__Input data__.
════════

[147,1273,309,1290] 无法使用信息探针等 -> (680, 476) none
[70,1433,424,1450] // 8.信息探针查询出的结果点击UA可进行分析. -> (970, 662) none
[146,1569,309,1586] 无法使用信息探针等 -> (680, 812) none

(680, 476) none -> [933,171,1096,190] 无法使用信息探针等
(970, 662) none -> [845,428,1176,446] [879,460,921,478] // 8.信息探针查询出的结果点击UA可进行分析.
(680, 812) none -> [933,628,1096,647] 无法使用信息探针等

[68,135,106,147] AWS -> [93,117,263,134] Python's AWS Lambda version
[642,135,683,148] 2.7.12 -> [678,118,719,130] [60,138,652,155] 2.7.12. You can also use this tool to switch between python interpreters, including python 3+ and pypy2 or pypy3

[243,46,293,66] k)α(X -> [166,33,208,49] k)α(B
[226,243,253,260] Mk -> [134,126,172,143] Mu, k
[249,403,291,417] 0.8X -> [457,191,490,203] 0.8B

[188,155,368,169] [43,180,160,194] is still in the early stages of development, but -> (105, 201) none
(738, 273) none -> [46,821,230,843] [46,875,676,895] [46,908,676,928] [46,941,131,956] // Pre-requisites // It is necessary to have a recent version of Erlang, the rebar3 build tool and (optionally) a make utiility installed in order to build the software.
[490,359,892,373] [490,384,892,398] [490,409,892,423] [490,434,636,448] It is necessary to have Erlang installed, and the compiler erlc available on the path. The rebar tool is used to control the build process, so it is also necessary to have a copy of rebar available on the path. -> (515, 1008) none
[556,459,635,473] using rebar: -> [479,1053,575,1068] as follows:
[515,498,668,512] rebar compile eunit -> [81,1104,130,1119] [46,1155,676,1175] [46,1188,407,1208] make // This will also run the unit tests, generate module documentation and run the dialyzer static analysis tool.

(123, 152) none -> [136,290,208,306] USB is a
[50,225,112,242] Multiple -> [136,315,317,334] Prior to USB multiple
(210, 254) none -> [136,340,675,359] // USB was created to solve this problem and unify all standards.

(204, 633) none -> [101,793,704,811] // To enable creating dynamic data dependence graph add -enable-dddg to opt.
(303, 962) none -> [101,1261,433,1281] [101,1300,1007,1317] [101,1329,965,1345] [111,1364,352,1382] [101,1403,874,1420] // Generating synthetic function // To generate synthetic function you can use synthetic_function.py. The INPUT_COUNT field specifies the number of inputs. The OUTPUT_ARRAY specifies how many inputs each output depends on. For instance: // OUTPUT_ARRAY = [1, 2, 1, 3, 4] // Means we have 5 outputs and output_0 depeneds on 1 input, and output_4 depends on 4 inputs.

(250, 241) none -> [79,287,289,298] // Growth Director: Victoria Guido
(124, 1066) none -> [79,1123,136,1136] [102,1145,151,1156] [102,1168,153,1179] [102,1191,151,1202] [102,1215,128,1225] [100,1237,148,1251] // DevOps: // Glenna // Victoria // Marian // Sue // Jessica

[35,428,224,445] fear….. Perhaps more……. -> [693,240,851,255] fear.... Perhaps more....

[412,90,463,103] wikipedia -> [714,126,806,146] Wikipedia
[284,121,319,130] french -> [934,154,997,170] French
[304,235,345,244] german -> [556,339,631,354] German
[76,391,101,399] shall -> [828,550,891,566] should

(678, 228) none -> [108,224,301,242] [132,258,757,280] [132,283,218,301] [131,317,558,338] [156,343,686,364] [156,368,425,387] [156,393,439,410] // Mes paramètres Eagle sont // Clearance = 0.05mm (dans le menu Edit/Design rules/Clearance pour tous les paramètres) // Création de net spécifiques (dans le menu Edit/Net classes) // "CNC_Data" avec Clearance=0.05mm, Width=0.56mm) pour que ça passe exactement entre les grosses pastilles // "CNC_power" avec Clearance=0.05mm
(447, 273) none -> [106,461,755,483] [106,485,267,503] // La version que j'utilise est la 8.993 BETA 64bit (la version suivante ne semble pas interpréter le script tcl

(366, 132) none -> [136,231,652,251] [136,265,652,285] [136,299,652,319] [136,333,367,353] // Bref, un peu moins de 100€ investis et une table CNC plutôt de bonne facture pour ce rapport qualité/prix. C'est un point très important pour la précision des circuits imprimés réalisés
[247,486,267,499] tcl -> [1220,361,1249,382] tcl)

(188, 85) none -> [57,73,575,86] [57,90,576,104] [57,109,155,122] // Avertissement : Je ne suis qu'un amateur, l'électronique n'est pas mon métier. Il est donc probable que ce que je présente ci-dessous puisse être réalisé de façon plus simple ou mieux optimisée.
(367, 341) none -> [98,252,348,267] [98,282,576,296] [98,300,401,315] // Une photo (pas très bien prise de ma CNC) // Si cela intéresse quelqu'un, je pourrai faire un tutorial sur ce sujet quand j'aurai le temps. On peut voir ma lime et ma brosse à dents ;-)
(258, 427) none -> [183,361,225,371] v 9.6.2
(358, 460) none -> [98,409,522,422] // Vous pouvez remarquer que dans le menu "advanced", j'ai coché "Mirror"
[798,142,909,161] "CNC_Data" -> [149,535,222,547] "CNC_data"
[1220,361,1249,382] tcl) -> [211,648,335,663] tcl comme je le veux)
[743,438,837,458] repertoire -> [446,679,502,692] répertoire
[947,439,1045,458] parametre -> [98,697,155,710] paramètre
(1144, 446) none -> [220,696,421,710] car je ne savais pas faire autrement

════════

__Exercise brief__. Restate word for word only the lines above from the line containing "(250, 241) none" to the line containing "[247,486,267,499] tcl ->", both of them included.

__Response to the exercise__.
(250, 241) none -> [79,287,289,298] // Growth Director: Victoria Guido
(124, 1066) none -> [79,1123,136,1136] [102,1145,151,1156] [102,1168,153,1179] [102,1191,151,1202] [102,1215,128,1225] [100,1237,148,1251] // DevOps: // Glenna // Victoria // Marian // Sue // Jessica

[35,428,224,445] fear….. Perhaps more……. -> [693,240,851,255] fear.... Perhaps more....

[412,90,463,103] wikipedia -> [714,126,806,146] Wikipedia
[284,121,319,130] french -> [934,154,997,170] French
[304,235,345,244] german -> [556,339,631,354] German
[76,391,101,399] shall -> [828,550,891,566] should

(678, 228) none -> [108,224,301,242] [132,258,757,280] [132,283,218,301] [131,317,558,338] [156,343,686,364] [156,368,425,387] [156,393,439,410] // Mes paramètres Eagle sont // Clearance = 0.05mm (dans le menu Edit/Design rules/Clearance pour tous les paramètres) // Création de net spécifiques (dans le menu Edit/Net classes) // "CNC_Data" avec Clearance=0.05mm, Width=0.56mm) pour que ça passe exactement entre les grosses pastilles // "CNC_power" avec Clearance=0.05mm
(447, 273) none -> [106,461,755,483] [106,485,267,503] // La version que j'utilise est la 8.993 BETA 64bit (la version suivante ne semble pas interpréter le script tcl

(366, 132) none -> [136,231,652,251] [136,265,652,285] [136,299,652,319] [136,333,367,353] // Bref, un peu moins de 100€ investis et une table CNC plutôt de bonne facture pour ce rapport qualité/prix. C'est un point très important pour la précision des circuits imprimés réalisés
[247,486,267,499] tcl -> [1220,361,1249,382] tcl)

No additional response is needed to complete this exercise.